▶ **Required action**
For this exercise, repeat exactly the lines below starting at the line holding "vk: add VK_EXT_device_faul" and ending at the line holding "unterschiedlich.", both included, with no extra lines and no pictures.

Saved data entries
== Segment start ==

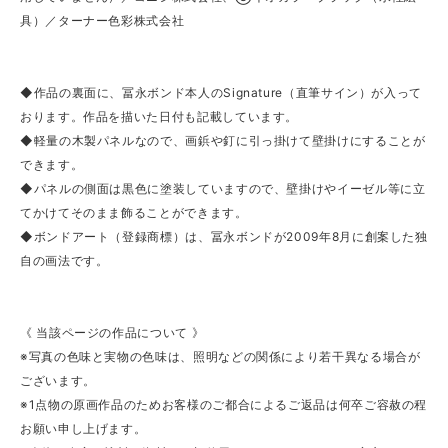
具）／ターナー色彩株式会社
◆作品の裏面に、冨永ボンド本人のSignature（直筆サイン）が入って
おります。作品を描いた日付も記載しています。
◆軽量の木製パネルなので、画鋲や釘に引っ掛けて壁掛けにすることが
できます。
◆パネルの側面は黒色に塗装していますので、壁掛けやイーゼル等に立
てかけてそのまま飾ることができます。
◆ボンドアート（登録商標）は、冨永ボンドが2009年8月に創案した独
自の画法です。
《 当該ページの作品について 》
※写真の色味と実物の色味は、照明などの関係により若干異なる場合が
ございます。
※1点物の原画作品のためお客様のご都合によるご返品は何卒ご容赦の程
お願い申し上げます。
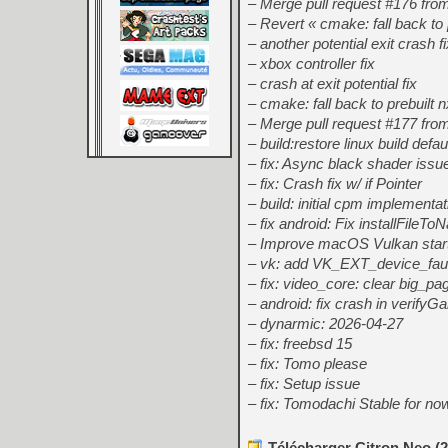
– Merge pull request #176 fro
– Revert « cmake: fall back to
– another potential exit crash fi
– xbox controller fix
– crash at exit potential fix
– cmake: fall back to prebuilt
– Merge pull request #177 from
– build:restore linux build def
– fix: Async black shader issu
– fix: Crash fix w/ if Pointer
– build: initial cpm implementa
– fix android: Fix installFile
– Improve macOS Vulkan startu
– vk: add VK_EXT_device_faul
– fix: video_core: clear big_
– android: fix crash in verify
– dynarmic: 2026-04-27
– fix: freebsd 15
– fix: Tomo please
– fix: Setup issue
– fix: Tomodachi Stable for no
Télécharger Citron Neo (2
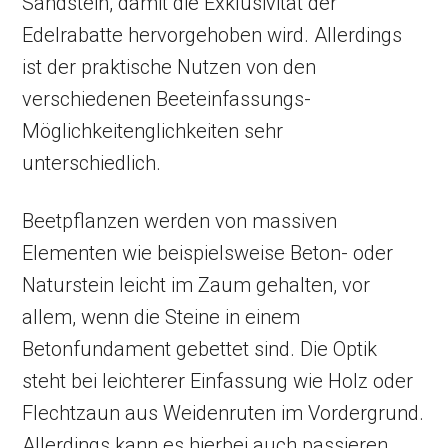
Sandstein, damit die Exklusivität der
Edelrabatte hervorgehoben wird. Allerdings
ist der praktische Nutzen von den
verschiedenen Beeteinfassungs-
Möglichkeitenglichkeiten sehr
unterschiedlich.
Beetpflanzen werden von massiven
Elementen wie beispielsweise Beton- oder
Naturstein leicht im Zaum gehalten, vor
allem, wenn die Steine in einem
Betonfundament gebettet sind. Die Optik
steht bei leichterer Einfassung wie Holz oder
Flechtzaun aus Weidenruten im Vordergrund.
Allerdings kann es hierbei auch passieren,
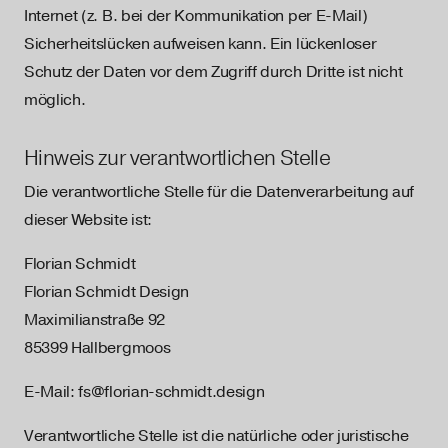
Internet (z. B. bei der Kommunikation per E-Mail)
Sicherheitslücken aufweisen kann. Ein lückenloser
Schutz der Daten vor dem Zugriff durch Dritte ist nicht
möglich.
Hinweis zur verantwortlichen Stelle
Die verantwortliche Stelle für die Datenverarbeitung auf
dieser Website ist:
Florian Schmidt
Florian Schmidt Design
Maximilianstraße 92
85399 Hallbergmoos
E-Mail: fs@florian-schmidt.design
Verantwortliche Stelle ist die natürliche oder juristische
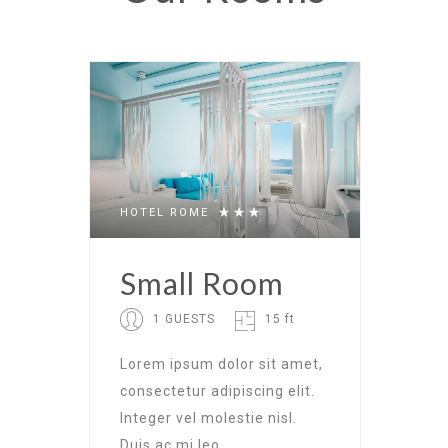
HOTEL ROME
Small Room
1 GUESTS
15 ft
Lorem ipsum dolor sit amet,
consectetur adipiscing elit.
Integer vel molestie nisl.
Duis ac mi leo.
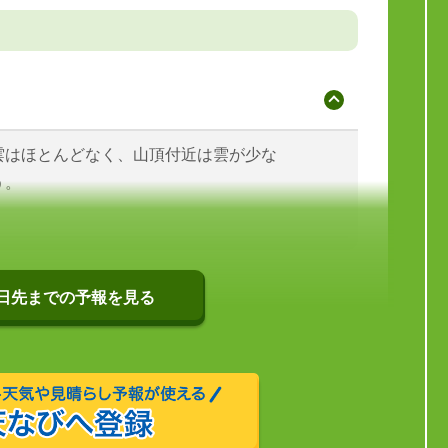
雲はほとんどなく、山頂付近は雲が少な
う。
0日先までの予報を見る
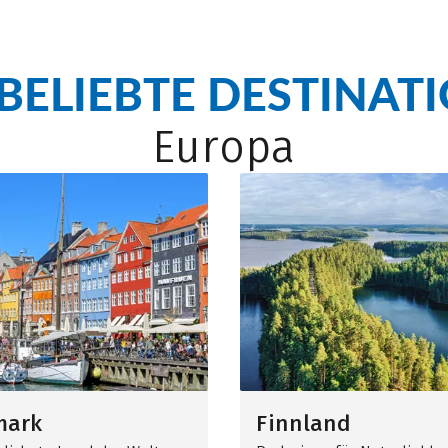
BELIEBTE DESTINAT
Europa
mark
Finnland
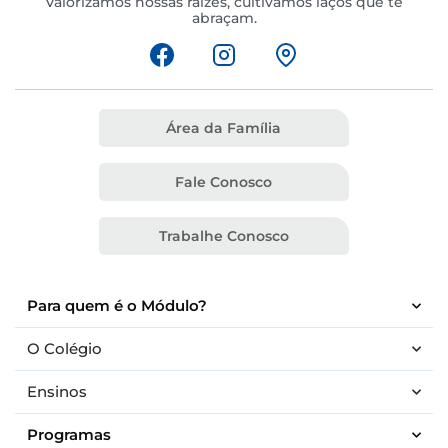
Valorizamos nossas raízes, cultivamos laços que te
abraçam.
Área da Família
Fale Conosco
Trabalhe Conosco
Para quem é o Módulo?
O Colégio
Ensinos
Programas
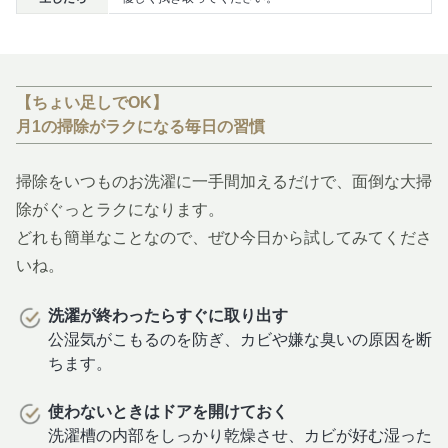
【ちょい足しでOK】
月1の掃除がラクになる毎日の習慣
掃除をいつものお洗濯に一手間加えるだけで、面倒な大掃
除がぐっとラクになります。
どれも簡単なことなので、ぜひ今日から試してみてくださ
いね。
洗濯が終わったらすぐに取り出す
公湿気がこもるのを防ぎ、カビや嫌な臭いの原因を断
ちます。
使わないときはドアを開けておく
洗濯槽の内部をしっかり乾燥させ、カビが好む湿った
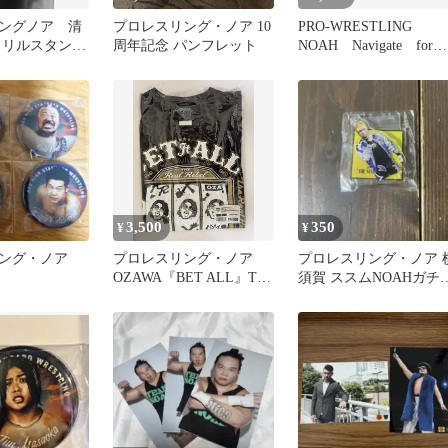
ングノア 清
プロレスリング・ノア 10
PRO-WRESTLING
クリルスタンド
周年記念 パンフレット
NOAH Navigate for
2019
Evolutio
3,500
350
¥
¥
リング・ノア
プロレスリング・ノア
プロレスリング・ノア 
OZAWA『BET ALL』Tシ
須賀 ススムNOAHガチ
ャツGOLD ver【S】
アクリルスタンド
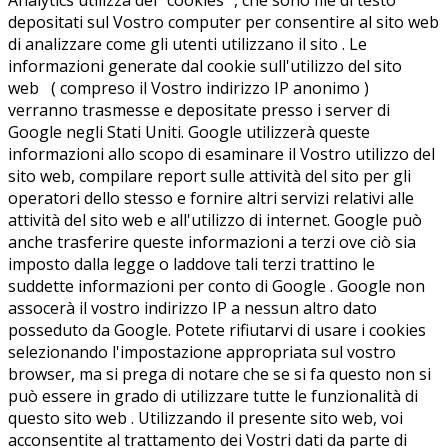
depositati sul Vostro computer per consentire al sito web
di analizzare come gli utenti utilizzano il sito . Le
informazioni generate dal cookie sull'utilizzo del sito
web ( compreso il Vostro indirizzo IP anonimo )
verranno trasmesse e depositate presso i server di
Google negli Stati Uniti. Google utilizzerà queste
informazioni allo scopo di esaminare il Vostro utilizzo del
sito web, compilare report sulle attività del sito per gli
operatori dello stesso e fornire altri servizi relativi alle
attività del sito web e all'utilizzo di internet. Google può
anche trasferire queste informazioni a terzi ove ciò sia
imposto dalla legge o laddove tali terzi trattino le
suddette informazioni per conto di Google . Google non
assocerà il vostro indirizzo IP a nessun altro dato
posseduto da Google. Potete rifiutarvi di usare i cookies
selezionando l'impostazione appropriata sul vostro
browser, ma si prega di notare che se si fa questo non si
può essere in grado di utilizzare tutte le funzionalità di
questo sito web . Utilizzando il presente sito web, voi
acconsentite al trattamento dei Vostri dati da parte di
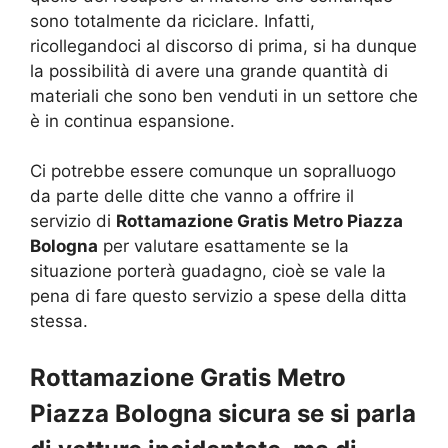
sono totalmente da riciclare. Infatti,
ricollegandoci al discorso di prima, si ha dunque
la possibilità di avere una grande quantità di
materiali che sono ben venduti in un settore che
è in continua espansione.
Ci potrebbe essere comunque un sopralluogo
da parte delle ditte che vanno a offrire il
servizio di
Rottamazione Gratis Metro Piazza
Bologna
per valutare esattamente se la
situazione porterà guadagno, cioè se vale la
pena di fare questo servizio a spese della ditta
stessa.
Rottamazione Gratis Metro
Piazza Bologna sicura se si parla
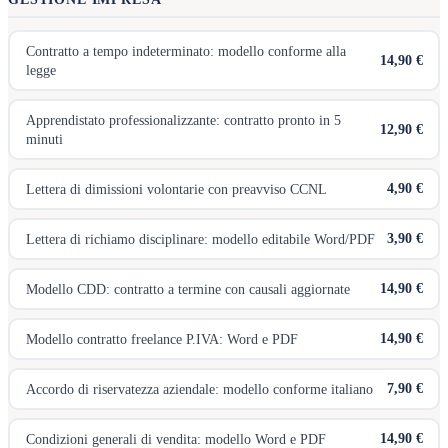
Contratto a tempo indeterminato: modello conforme alla
14,90 €
legge
Apprendistato professionalizzante: contratto pronto in 5
12,90 €
minuti
4,90 €
Lettera di dimissioni volontarie con preavviso CCNL
3,90 €
Lettera di richiamo disciplinare: modello editabile Word/PDF
14,90 €
Modello CDD: contratto a termine con causali aggiornate
14,90 €
Modello contratto freelance P.IVA: Word e PDF
7,90 €
Accordo di riservatezza aziendale: modello conforme italiano
14,90 €
Condizioni generali di vendita: modello Word e PDF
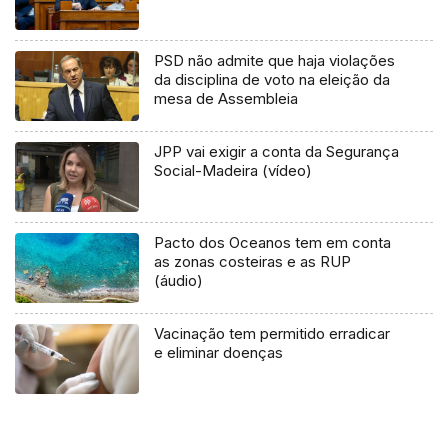
PSD não admite que haja violações
da disciplina de voto na eleição da
mesa de Assembleia
JPP vai exigir a conta da Segurança
Social-Madeira (vídeo)
Pacto dos Oceanos tem em conta
as zonas costeiras e as RUP
(áudio)
Vacinação tem permitido erradicar
e eliminar doenças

== Segment end ==

▶ **Output for this task**
– vk: add VK_EXT_device_faul
– fix: video_core: clear big_
– android: fix crash in verify
– dynarmic: 2026-04-27
– fix: freebsd 15
– fix: Tomo please
– fix: Setup issue
– fix: Tomodachi Stable for no
Télécharger Citron Neo (2
Sandstein, damit die Exklusivität der
Edelrabatte hervorgehoben wird. Allerdings
ist der praktische Nutzen von den
verschiedenen Beeteinfassungs-
Möglichkeitenglichkeiten sehr
unterschiedlich.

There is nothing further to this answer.